« C’est un coup monté de tout le monde ! » Les deux prévenus qui se tiennent devant elle à la barre du tribunal correctionnel agacent la présidente. Cet homme de 37 ans et cette femme de 29 ans doivent répondre de l’enlèvement et de la séquestration d’une jeune femme, entre le 25 et le 28 septembre 2022, dans un logement du Braden, à Quimper.
Tous deux nient les faits.
Selon la victime, le samedi, vers 3 h, l’homme, qu’elle connaissait, était venu à son domicile avec un ami. Le trio avait bu et consommé de la drogue jusqu’à ce que les réserves se tarissent. C’est ensuite que, les yeux bandés, l’homme aurait obligé la victime, en béquille, à l’accompagner au Braden. « Elle a voulu me suivre », conteste le prévenu.
« Je vais te péter l’autre jambe »
Ils se retrouvent dans le logement qu’il occupe avec sa compagne, alors enceinte. À partir de là, les versions divergent. Là où la victime parle de gifles, de devoir demander l’autorisation pour aller aux toilettes et d’un appartement fermé en permanence, l’ancien couple livre un tout autre récit. « On buvait, on fumait, on jouait aux cartes tous ensemble. »
Pourtant, une semaine auparavant, les deux femmes s’étaient insultées et menacées sur les réseaux sociaux. « Je vais te péter l’autre jambe », avait notamment écrit la prévenue. Dans le logement de 50 m2, à la limite de l’insalubrité, les témoins décrivent un défilé permanent de proches du couple. Ces derniers confirment la présence de la victime pendant quatre jours.
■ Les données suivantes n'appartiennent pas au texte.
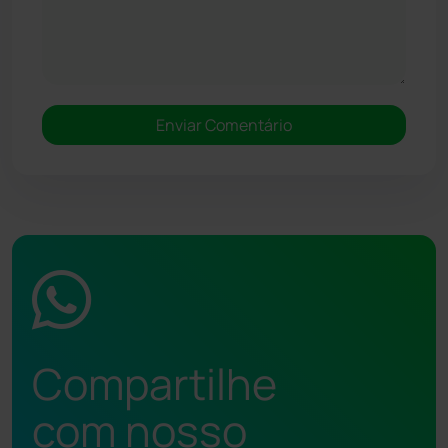
Compartilhe
com nosso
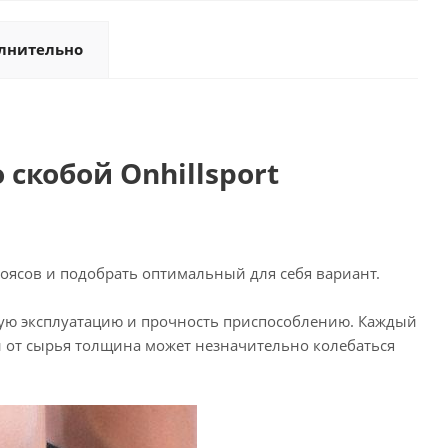
лнительно
скобой Onhillsport
оясов и подобрать оптимальный для себя вариант.
гую эксплуатацию и прочность приспособлению. Каждый
ти от сырья толщина может незначительно колебаться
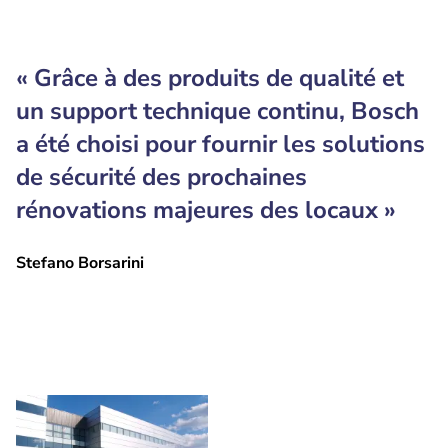
« Grâce à des produits de qualité et
un support technique continu, Bosch
a été choisi pour fournir les solutions
de sécurité des prochaines
rénovations majeures des locaux »
Stefano Borsarini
La jeune femme a les cheveux coupés malgré elle. « Elle m’a demandé d’égaliser », répond la prévenue. Une reconnaissance de dette de 5 000 € est signée. « Je ne suis pas au courant », poursuit-elle avec aplomb. Pour les coups, ils nient. Le médecin relèvera vingt-six ecchymoses.
« Elle voulait un enfant de moi »
Au fil de l’audience, l’homme et la femme crient au complot et dénoncent de faux témoignages et des personnes qui cherchent à leur nuire. « Tous les gens dans le dossier sont venus s’excuser », assure le prévenu. Pour expliquer les accusations de la victime, il finit par annoncer : « Elle voulait un enfant de moi. J’ai refusé. C’était juste un plan cul ».
Invitée à parler, la victime, assistée de Me Marc Buisine, réitère : « C’est la vérité, j’ai été séquestrée et violentée ». Pour le substitut du procureur, « elle est terrifiée. Elle est dans une situation constante de séquestration », affirme-t-il au fil de sa démonstration. Et de requérir pour l’homme deux ans de prison avec mandat de dépôt différé et trois ans dont deux avec sursis probatoire pour la femme.
Pour la défense, Mes Caroline Dussud et Pierre Gentric plaident la relaxe sur la séquestration. La femme n’a en effet reconnu que les violences. Sébastien Tripoli est condamné à deux ans de prison, sans mandat de dépôt. Livencia Tonli écope de deux ans, dont six mois avec sursis, sans mandat de dépôt.